Comp Biochem Physiol B. 1987;88(2):581-7. doi: 10.1016/0305-0491(87)90348-8.
A cGMP-stimulated cyclic nucleotide phosphodiesterase present in cytosol of Xenopus laevis ovary has been purified and characterized. A cAMP-specific phosphodiesterase which is not activated by either cGMP or calmodulin, has also been characterized.
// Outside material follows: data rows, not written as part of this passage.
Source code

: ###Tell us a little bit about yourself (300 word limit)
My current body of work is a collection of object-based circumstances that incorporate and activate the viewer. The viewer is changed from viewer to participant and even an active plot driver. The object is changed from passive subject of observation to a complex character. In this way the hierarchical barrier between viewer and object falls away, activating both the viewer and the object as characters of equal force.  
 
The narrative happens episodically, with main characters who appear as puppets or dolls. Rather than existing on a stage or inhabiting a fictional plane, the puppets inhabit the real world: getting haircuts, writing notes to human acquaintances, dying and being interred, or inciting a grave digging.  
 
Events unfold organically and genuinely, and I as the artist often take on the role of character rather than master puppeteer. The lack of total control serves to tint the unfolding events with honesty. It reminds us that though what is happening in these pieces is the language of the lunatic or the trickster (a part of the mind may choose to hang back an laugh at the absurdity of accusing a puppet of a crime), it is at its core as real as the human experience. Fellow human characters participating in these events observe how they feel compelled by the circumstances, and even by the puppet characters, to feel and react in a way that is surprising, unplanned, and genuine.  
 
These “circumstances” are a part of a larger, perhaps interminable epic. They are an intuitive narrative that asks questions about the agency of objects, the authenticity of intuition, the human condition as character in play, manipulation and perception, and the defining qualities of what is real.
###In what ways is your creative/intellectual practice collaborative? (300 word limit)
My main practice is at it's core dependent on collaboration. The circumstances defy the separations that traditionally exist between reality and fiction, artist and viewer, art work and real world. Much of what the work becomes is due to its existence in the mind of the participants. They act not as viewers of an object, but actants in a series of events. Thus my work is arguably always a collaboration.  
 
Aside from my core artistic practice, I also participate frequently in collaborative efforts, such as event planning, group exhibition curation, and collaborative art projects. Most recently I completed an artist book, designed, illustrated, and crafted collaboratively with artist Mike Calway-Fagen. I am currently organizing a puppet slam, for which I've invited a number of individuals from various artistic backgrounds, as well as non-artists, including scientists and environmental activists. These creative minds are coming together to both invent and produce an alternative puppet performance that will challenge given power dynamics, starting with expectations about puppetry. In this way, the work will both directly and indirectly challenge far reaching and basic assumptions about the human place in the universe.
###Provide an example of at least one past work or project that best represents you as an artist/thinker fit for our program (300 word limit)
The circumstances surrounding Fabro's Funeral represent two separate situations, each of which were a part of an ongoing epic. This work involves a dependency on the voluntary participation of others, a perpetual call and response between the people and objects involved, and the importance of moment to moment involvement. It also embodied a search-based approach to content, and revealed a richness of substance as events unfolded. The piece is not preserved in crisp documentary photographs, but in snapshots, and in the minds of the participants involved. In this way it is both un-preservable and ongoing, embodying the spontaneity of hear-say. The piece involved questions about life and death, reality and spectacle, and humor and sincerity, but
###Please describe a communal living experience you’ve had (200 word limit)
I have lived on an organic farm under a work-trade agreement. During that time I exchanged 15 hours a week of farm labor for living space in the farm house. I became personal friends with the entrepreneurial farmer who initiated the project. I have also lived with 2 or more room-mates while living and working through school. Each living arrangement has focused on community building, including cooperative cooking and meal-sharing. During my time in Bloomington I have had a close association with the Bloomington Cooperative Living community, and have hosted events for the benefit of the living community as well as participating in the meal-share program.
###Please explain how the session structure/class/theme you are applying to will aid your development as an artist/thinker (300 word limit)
Brief exposure of intact oocytes to 10 micro M progesterone results in an increase in activity of the cAMP-specific enzyme. The cGMP-stimulated and the calmodulin-activated phosphodiesterases are not altered. Changes in cyclic nucleotide levels during progesterone-induced maturation of oocytes may be modulated by these isoenzymes.
一种存在于非洲爪蟾卵巢细胞质中的受环磷酸鸟苷(cGMP)刺激的环核苷酸磷酸二酯酶已被纯化并进行了特性分析。还对一种既不受cGMP也不受钙调蛋白激活的cAMP特异性磷酸二酯酶进行了特性分析。将完整的卵母细胞短暂暴露于10微摩尔的孕酮中会导致cAMP特异性酶的活性增加。而受cGMP刺激的和受钙调蛋白激活的磷酸二酯酶则没有变化。在孕酮诱导的卵母细胞成熟过程中环核苷酸水平的变化可能受这些同工酶的调节。